The multicore revolution and DO-178C
Since its inception in the 1980’s, the guidance offered by DO-178 and its successors has served the avionics industry well. DO-178B, published in 1992, and more recently DO-178C (2011), have kept pace with changes in avionics hardware by ensuring that their guidelines remain generic and relevant regardless of software architecture, programming language, etc.
Since DO-178 was first published, the embedded computing world has seen many significant changes, for example Moore’s Law having driven advances such that the computing power of modern cellphones now exceeds that of the Apollo 11 lunar lander many times over. One of the most significant changes is the innovation and use of multicore processors. With a higher density of silicon, these systems offer increased performance per unit area, which is critical to meet the needs of modern avionics systems.
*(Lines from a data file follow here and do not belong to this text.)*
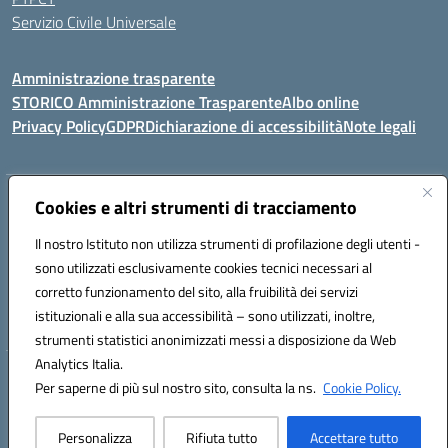
Servizio Civile Universale
Amministrazione trasparente
STORICO Amministrazione Trasparente
Albo online
Privacy Policy
GDPR
Dichiarazione di accessibilità
Note legali
Indirizzo:
Cookies e altri strumenti di tracciamento
Piazza S. G. Bosco, 1 95014 Giarre (CT)
Centralino:
3240215872
Email:
ctic8az00a@istruzione.it
Il nostro Istituto non utilizza strumenti di profilazione degli utenti -
Posta elettronica certificata (PEC):
ctic8az00a@pec.istruzione.it
sono utilizzati esclusivamente cookies tecnici necessari al
Codice fiscale: 92001680872
corretto funzionamento del sito, alla fruibilità dei servizi
Codice meccanografico:
CTIC8AZ00A
istituzionali e alla sua accessibilità – sono utilizzati, inoltre,
strumenti statistici anonimizzati messi a disposizione da Web
Analytics Italia.
Hosting & Powered by 3D Solution S.r.l.
Per saperne di più sul nostro sito, consulta la ns.
Cookie Policy.
Concept & Design by Designers Italia
Personalizza
Rifiuta tutto
Accettare tutto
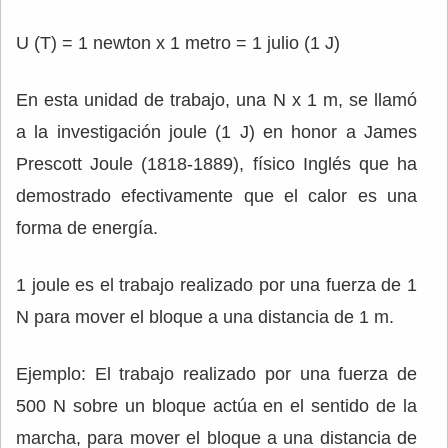
U (T) = 1 newton x 1 metro = 1 julio (1 J)
En esta unidad de trabajo, una N x 1 m, se llamó
a la investigación joule (1 J) en honor a James
Prescott Joule (1818-1889), físico Inglés que ha
demostrado efectivamente que el calor es una
forma de energía.
1 joule es el trabajo realizado por una fuerza de 1
N para mover el bloque a una distancia de 1 m.
Ejemplo: El trabajo realizado por una fuerza de
500 N sobre un bloque actúa en el sentido de la
marcha, para mover el bloque a una distancia de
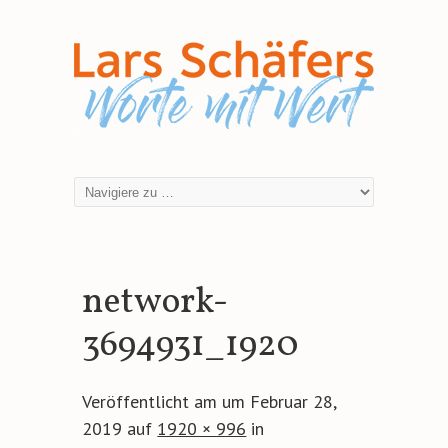
network-
3694931_1920
Veröffentlicht am
um
Februar 28,
2019
auf
1920 × 996
in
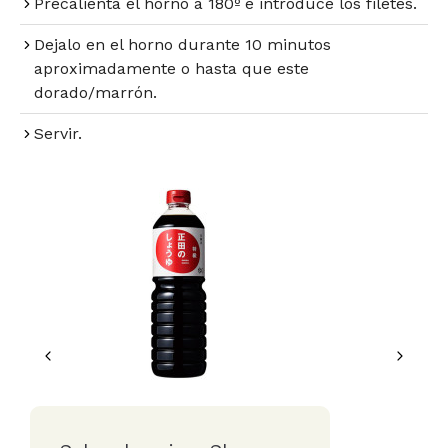
Precalienta el horno a 180º e introduce los filetes.
Dejalo en el horno durante 10 minutos
aproximadamente o hasta que este
dorado/marrón.
Servir.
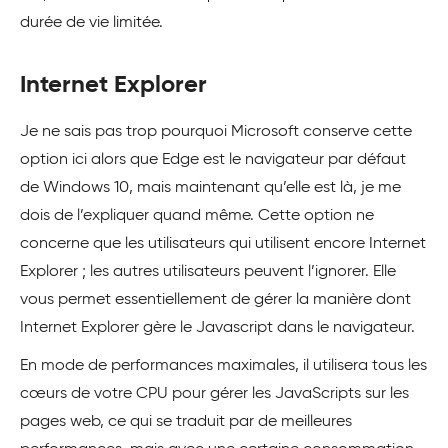
durée de vie limitée.
Internet Explorer
Je ne sais pas trop pourquoi Microsoft conserve cette
option ici alors que Edge est le navigateur par défaut
de Windows 10, mais maintenant qu’elle est là, je me
dois de l’expliquer quand même. Cette option ne
concerne que les utilisateurs qui utilisent encore Internet
Explorer ; les autres utilisateurs peuvent l’ignorer. Elle
vous permet essentiellement de gérer la manière dont
Internet Explorer gère le Javascript dans le navigateur.
En mode de performances maximales, il utilisera tous les
cœurs de votre CPU pour gérer les JavaScripts sur les
pages web, ce qui se traduit par de meilleures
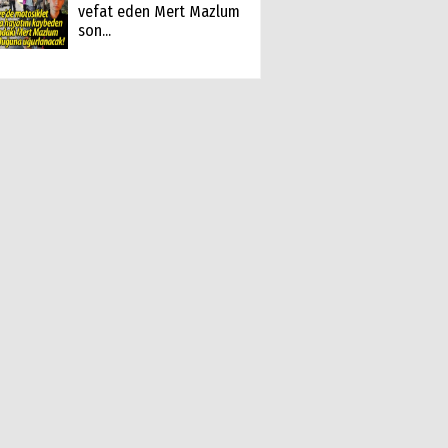
vefat eden Mert Mazlum
son...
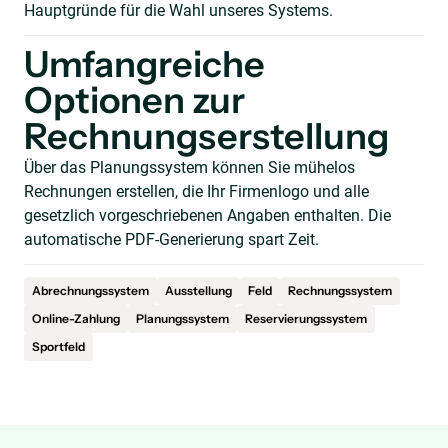
Hauptgründe für die Wahl unseres Systems.
Umfangreiche
Optionen zur
Rechnungserstellung
Über das Planungssystem können Sie mühelos
Rechnungen erstellen, die Ihr Firmenlogo und alle
gesetzlich vorgeschriebenen Angaben enthalten. Die
automatische PDF-Generierung spart Zeit.
Abrechnungssystem
Ausstellung
Feld
Rechnungssystem
Online-Zahlung
Planungssystem
Reservierungssystem
Sportfeld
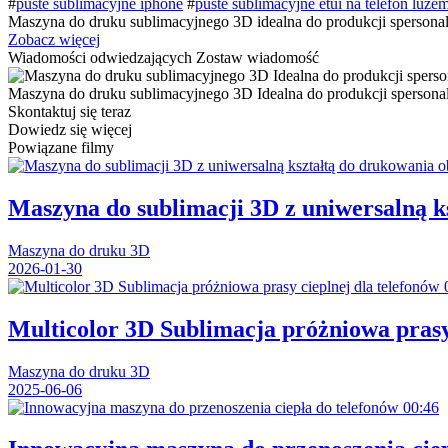
#
puste sublimacyjne iphone
#
puste sublimacyjne etui na telefon luze
Maszyna do druku sublimacyjnego 3D idealna do produkcji spersonalizo
Zobacz więcej
Wiadomości odwiedzających
Zostaw wiadomość
Maszyna do druku sublimacyjnego 3D Idealna do produkcji spersonali
Skontaktuj się teraz
Dowiedz się więcej
Powiązane filmy
Maszyna do sublimacji 3D z uniwersalną k
Maszyna do druku 3D
2026-01-30
Multicolor 3D Sublimacja próżniowa prasy 
Maszyna do druku 3D
2025-06-06
00:46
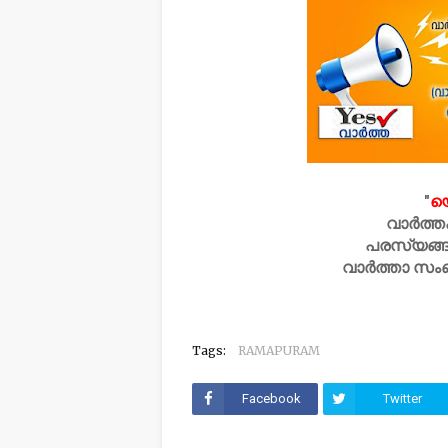
"
യ
വാർത്ത
പരസ്യങ്ങ
വാർത്താ സം
Tags:
RAMAPURAM
Facebook
Twitter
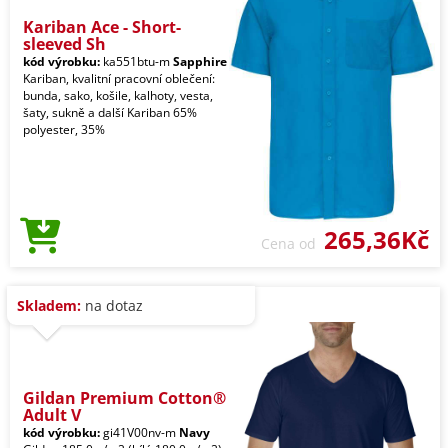
Kariban Ace - Short-
sleeved Sh
kód výrobku:
ka551btu-m
Sapphire
Kariban, kvalitní pracovní oblečení:
bunda, sako, košile, kalhoty, vesta,
šaty, sukně a další Kariban 65%
polyester, 35%
265,36Kč
Cena od
Skladem:
na dotaz
Gildan Premium Cotton®
Adult V
kód výrobku:
gi41V00nv-m
Navy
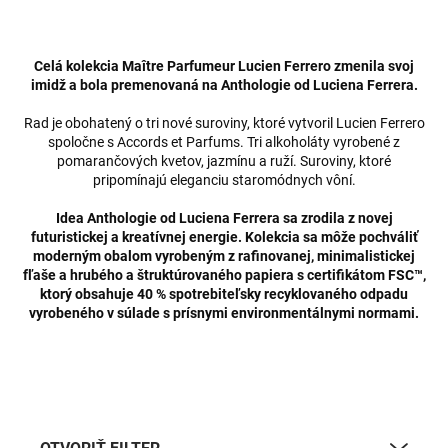
Celá kolekcia Maître Parfumeur Lucien Ferrero zmenila svoj
imidž a bola premenovaná na Anthologie od Luciena Ferrera.
Rad je obohatený o tri nové suroviny, ktoré vytvoril Lucien Ferrero
spoločne s Accords et Parfums. Tri alkoholáty vyrobené z
pomarančových kvetov, jazmínu a ruží. Suroviny, ktoré
pripomínajú eleganciu staromódnych vôní.
Idea Anthologie od Luciena Ferrera sa zrodila z novej
futuristickej a kreatívnej energie. Kolekcia sa môže pochváliť
moderným obalom vyrobeným z rafinovanej, minimalistickej
fľaše a hrubého a štruktúrovaného papiera s certifikátom FSC™,
ktorý obsahuje 40 % spotrebiteľsky recyklovaného odpadu
vyrobeného v súlade s prísnymi environmentálnymi normami.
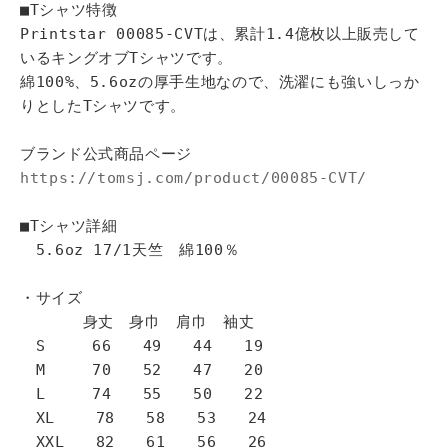
■Tシャツ特徴
Printstar 00085-CVTは、累計1.4億枚以上販売して
いるキングオブTシャツです。
綿100%、5.6ozの厚手生地なので、洗濯にも強いしっか
りとしたTシャツです。
ブランド公式商品ページ
https://tomsj.com/product/00085-CVT/
■Tシャツ詳細
5.6oz 17/1天竺 綿100％
・サイズ
身丈 身巾 肩巾 袖丈
S 66 49 44 19
M 70 52 47 20
L 74 55 50 22
XL 78 58 53 24
XXL 82 61 56 26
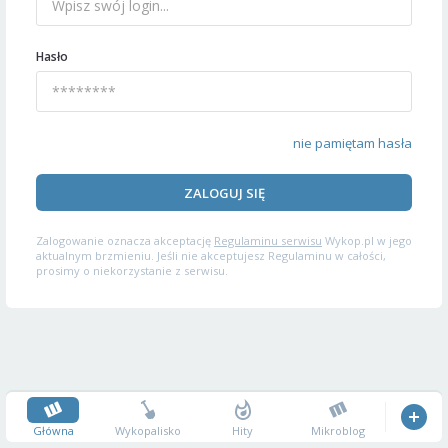
Hasło
nie pamiętam hasła
ZALOGUJ SIĘ
Zalogowanie oznacza akceptację
Regulaminu serwisu
Wykop.pl w jego
aktualnym brzmieniu. Jeśli nie akceptujesz Regulaminu w całości,
prosimy o niekorzystanie z serwisu.
Główna
Wykopalisko
Hity
Mikroblog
Their use comes at a price, as unlike single core systems, they offer neither a deterministic environment nor predictable software execution times.
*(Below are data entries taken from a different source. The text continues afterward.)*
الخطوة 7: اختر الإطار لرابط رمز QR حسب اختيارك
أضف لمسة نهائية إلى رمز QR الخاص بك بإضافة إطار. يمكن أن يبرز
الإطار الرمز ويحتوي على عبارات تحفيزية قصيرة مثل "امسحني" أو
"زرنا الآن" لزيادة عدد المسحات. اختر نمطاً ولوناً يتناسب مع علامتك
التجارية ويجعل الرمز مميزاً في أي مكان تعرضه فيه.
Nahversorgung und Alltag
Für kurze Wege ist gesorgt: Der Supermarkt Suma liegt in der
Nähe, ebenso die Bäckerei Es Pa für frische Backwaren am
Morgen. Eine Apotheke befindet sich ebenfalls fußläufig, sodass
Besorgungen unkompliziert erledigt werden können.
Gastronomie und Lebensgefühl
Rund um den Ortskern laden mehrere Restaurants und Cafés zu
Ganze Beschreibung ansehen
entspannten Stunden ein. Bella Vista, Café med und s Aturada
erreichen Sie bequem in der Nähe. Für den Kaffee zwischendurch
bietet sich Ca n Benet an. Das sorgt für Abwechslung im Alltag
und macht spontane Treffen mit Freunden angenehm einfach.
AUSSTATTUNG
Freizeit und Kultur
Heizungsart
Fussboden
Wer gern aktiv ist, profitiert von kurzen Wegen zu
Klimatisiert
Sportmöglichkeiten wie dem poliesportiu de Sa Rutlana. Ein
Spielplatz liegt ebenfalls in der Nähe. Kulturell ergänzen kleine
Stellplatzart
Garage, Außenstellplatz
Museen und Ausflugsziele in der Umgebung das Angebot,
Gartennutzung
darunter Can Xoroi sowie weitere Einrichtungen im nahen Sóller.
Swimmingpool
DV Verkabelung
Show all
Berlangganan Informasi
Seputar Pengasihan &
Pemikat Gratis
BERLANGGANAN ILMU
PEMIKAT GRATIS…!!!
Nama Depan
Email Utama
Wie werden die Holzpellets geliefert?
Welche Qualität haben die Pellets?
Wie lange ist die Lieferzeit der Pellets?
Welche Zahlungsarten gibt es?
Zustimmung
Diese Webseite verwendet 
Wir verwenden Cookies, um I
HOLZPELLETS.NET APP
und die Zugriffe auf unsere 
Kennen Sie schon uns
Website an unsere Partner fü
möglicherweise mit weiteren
In response to the increased use of multicore processors, the Certification Authorities Software Team (CAST) published Position Paper CAST-32A named ‘Multi-core Processors’ (often referred to as just ‘CAST-32A’). This paper identifies topics that could impact the safety, performance and integrity of airborne software systems executing on multicore processors and provides objectives intended to guide the production of safe multicore avionics systems.
For example, and of particular relevance to this paper, objective MCP_Software_1 requires that evidence is produced to demonstrate that all hosted software components function correctly and have sufficient time to complete their execution when operating in their multicore environment. This white paper outlines the challenges in demonstrating this and presents a practical solution to do so, which is compliant with DO-178C and CAST-32A.
Many OEMs are concerned about the long-term component availability of single core processors. This has led some to adopt multicore processors but disable all but one core, as they can’t economically verify the system when all cores are enabled.
This isn’t a good long-term solution and doesn’t take advantage of the performance improvements offered by using multicore hardware to its full potential. The challenges of using multicore processors in the critical embedded domain should be tackled head on, and the potential of these processors embraced.